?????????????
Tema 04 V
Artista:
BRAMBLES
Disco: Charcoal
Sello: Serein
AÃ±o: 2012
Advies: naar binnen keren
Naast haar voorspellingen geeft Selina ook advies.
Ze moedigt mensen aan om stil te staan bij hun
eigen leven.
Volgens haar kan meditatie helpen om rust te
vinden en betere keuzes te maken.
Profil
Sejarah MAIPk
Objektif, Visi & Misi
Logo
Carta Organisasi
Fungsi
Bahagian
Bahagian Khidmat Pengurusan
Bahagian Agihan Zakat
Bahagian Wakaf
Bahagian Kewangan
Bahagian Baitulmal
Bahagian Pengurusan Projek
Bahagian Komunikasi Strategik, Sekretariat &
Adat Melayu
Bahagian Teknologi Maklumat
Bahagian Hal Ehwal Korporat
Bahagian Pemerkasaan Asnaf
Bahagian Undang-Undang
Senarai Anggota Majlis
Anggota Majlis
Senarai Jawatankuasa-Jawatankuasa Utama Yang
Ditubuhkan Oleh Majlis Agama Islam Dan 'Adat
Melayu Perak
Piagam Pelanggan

———

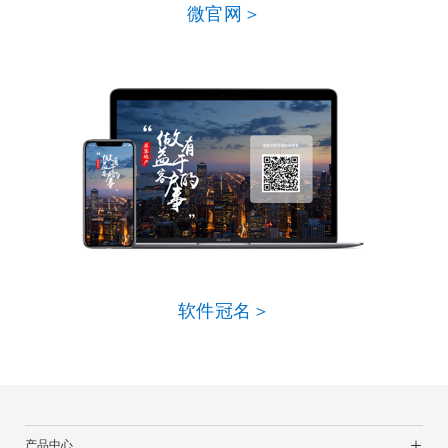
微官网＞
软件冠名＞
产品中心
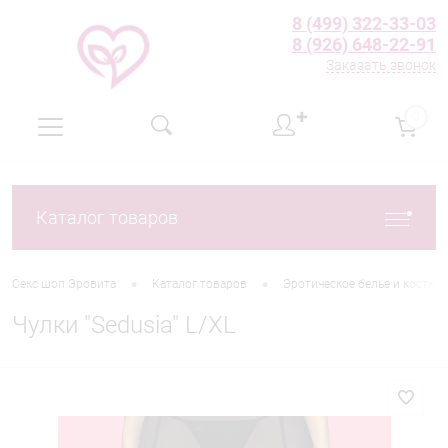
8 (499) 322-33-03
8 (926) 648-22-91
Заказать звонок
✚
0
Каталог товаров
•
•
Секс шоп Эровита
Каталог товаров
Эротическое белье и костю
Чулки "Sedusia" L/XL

———

_INSTRUCTION_: Your answer must be the lines above from the one containing "Bahagian Kewangan" to the one containing "Piagam Pelanggan", both included, restated word for word.

_TASK ANSWER_:
Bahagian Kewangan
Bahagian Baitulmal
Bahagian Pengurusan Projek
Bahagian Komunikasi Strategik, Sekretariat &
Adat Melayu
Bahagian Teknologi Maklumat
Bahagian Hal Ehwal Korporat
Bahagian Pemerkasaan Asnaf
Bahagian Undang-Undang
Senarai Anggota Majlis
Anggota Majlis
Senarai Jawatankuasa-Jawatankuasa Utama Yang
Ditubuhkan Oleh Majlis Agama Islam Dan 'Adat
Melayu Perak
Piagam Pelanggan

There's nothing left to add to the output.